Document excerpt:
--- START ---

Neff's films have won several national and international awards, including an Academy Award nomination and an Emmy win. In 1983 he began Tennessee's first feature film production company, Polaris Productions, and wrote and directed the feature film Running Mates (1985) distributed worldwide by New World Pictures.

In the early 1990s, with partner Diandra Douglas, Neff co-founded and ran Wild Wolf Productions, a California-based (Culver City) documentary film production company that produced Beatrice Wood: Mama of Dada (1993) and America's Music: The Roots of Country (1996).

Neff produced, wrote, and directed the 30-minute documentary Herb Alpert: Music for Your Eyes, on the art and sculpture of musician Herb Alpert (2003); Country Music: The Spirit of America, (2003), an IMAX film which traces the history of the United States in the 20th century through country music; and Chances: The Women of Magdalene (2006), a feature-length documentary on the socially conscious organization Magdalene, located in Nashville, that recovers prostitutes off the street.

He has served on the board of the International Documentary Association, the Tennessee Governor's Film Advisory Board, the board of directors of the Watkins College of Art&Design in Nashville, was Chairman of Finance on the Belcourt Theater board, and was co-chairman of the Nashville Film Festival. He is a member of the Academy of Television Arts & Sciences and the Academy of Motion Picture Arts and Sciences, where he sat on the Nominating Committee for Best Documentary. Neff has participated on various documentary panels at film festivals around the world.

==Teaching==
Neff has taught at his alma mater as an adjunct professor (School of Cinematic Arts at USC). In the 1990s he taught a course on music video production. His students taking the course (USC Cinema 499) shot various music videos for country music artists such as Radney Foster, and others. Neff obtained financing for the program from various records labels, such as Arista Nashville.

Neff is currently an associate professor of film and video production at Middle Tennessee State University in Murfreesboro, Tennessee.

==Filmography (producing and directing)==
Feature films
- Running Mates, (1985)

Short documentaries
- Red Grooms: Sunflower in a Hothouse, (1986)
- No Magic Bullets, (1988)
- A Lady as Game as That, (1989)
- Louise Dahl-Wolfe: Painting with Light, (1999)
- Pat Kerr: Wrapped in Royalty, (2002)
- Herb Alpert: Music for Your Eyes, (2003)

Feature documentaries
- Blood Brothers (1998, producer only)

--- END ---

Entries provided:
--- START ---

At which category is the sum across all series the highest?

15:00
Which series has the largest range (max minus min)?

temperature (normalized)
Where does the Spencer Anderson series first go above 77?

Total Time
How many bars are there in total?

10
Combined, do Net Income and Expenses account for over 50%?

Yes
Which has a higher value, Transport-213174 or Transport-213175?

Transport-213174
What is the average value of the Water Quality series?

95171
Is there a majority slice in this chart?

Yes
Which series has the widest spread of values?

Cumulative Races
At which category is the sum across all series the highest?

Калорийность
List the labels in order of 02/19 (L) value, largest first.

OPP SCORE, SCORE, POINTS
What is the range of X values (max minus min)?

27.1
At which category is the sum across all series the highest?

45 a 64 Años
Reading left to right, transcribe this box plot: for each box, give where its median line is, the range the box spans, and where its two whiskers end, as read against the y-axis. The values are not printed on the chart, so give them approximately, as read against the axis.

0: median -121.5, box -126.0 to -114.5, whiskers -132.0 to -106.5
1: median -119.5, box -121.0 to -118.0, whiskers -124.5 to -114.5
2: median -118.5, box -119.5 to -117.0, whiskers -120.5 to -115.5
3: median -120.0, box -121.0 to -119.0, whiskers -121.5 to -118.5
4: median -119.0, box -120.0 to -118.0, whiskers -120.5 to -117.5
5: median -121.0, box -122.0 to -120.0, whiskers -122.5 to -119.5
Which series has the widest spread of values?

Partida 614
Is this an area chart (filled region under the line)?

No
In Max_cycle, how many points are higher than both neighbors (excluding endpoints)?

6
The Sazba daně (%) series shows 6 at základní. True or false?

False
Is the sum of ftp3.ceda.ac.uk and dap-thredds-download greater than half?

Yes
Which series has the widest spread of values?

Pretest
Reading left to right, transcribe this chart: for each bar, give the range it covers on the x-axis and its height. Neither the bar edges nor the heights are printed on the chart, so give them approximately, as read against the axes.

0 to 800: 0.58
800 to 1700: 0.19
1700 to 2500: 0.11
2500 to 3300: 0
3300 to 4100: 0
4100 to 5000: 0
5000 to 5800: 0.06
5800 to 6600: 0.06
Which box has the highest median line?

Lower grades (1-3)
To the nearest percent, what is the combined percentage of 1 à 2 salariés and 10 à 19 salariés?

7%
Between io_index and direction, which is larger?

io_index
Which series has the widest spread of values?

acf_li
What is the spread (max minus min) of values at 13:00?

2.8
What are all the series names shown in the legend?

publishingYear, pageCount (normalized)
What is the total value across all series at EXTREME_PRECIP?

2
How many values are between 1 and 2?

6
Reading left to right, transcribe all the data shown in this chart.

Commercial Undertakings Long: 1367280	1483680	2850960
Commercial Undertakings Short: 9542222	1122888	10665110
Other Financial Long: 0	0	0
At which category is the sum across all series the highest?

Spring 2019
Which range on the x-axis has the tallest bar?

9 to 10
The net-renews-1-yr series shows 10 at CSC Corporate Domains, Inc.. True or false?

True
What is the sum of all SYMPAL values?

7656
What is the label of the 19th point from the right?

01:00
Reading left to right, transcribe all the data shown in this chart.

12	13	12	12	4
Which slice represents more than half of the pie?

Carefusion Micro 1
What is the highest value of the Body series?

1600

--- END ---

Things to do:
(1) Transcribe the Neff biography from "In the early" up to and including "off the street.".
(2) Write the next part of the Neff biography, picking up after its last line.
This material has nothing to do with the Neff biography.

Results by task:
(1)
In the early 1990s, with partner Diandra Douglas, Neff co-founded and ran Wild Wolf Productions, a California-based (Culver City) documentary film production company that produced Beatrice Wood: Mama of Dada (1993) and America's Music: The Roots of Country (1996).

Neff produced, wrote, and directed the 30-minute documentary Herb Alpert: Music for Your Eyes, on the art and sculpture of musician Herb Alpert (2003); Country Music: The Spirit of America, (2003), an IMAX film which traces the history of the United States in the 20th century through country music; and Chances: The Women of Magdalene (2006), a feature-length documentary on the socially conscious organization Magdalene, located in Nashville, that recovers prostitutes off the street.

(2)
- Country Music: The Spirit of America (IMAX, 2003, aka Our Country)
- Chances: The Women of Magdalene, (2006)
- Shake Hands with the Devil: The Journey of Roméo Dallaire, (2004, executive producer)
- Mr. Temple and the Tigerbelles (2018)

Television documentaries
- Frederic Remington: The Truth of Other Days (PBS, 1991)
- Beatrice Wood: Mama of Dada (PBS, 1994)
- America's Music: The Roots of Country (TBS, 1996)
- Treasures of the Academy: Guardians of History (DOC: The Documentary Channel, 2008, executive producer)
- Doc Talk (television series for the DOC: The Documentary Channel, 2008–2010, creator & writer)
- Doc-U (producer, various episodes)
- The Making of Pa's Fiddle (PBS, 2012, executive producer)

Corporate films
- Speed Dreams
- emPOWERed
- TVA:Built For The People (producer only)
- Quiet Hero
- No Magic Bullets

==Awards==
Wins
- CINE: Golden Eagle, for: Red Grooms: Sunflower in a Hothouse; 1986.
- CINE: Golden Eagle, for: Frederic Remington: The Truth of Other Days; 1990.
- CINE: Golden Eagle, for: Beatrice Wood: Mama of Dada; 1992.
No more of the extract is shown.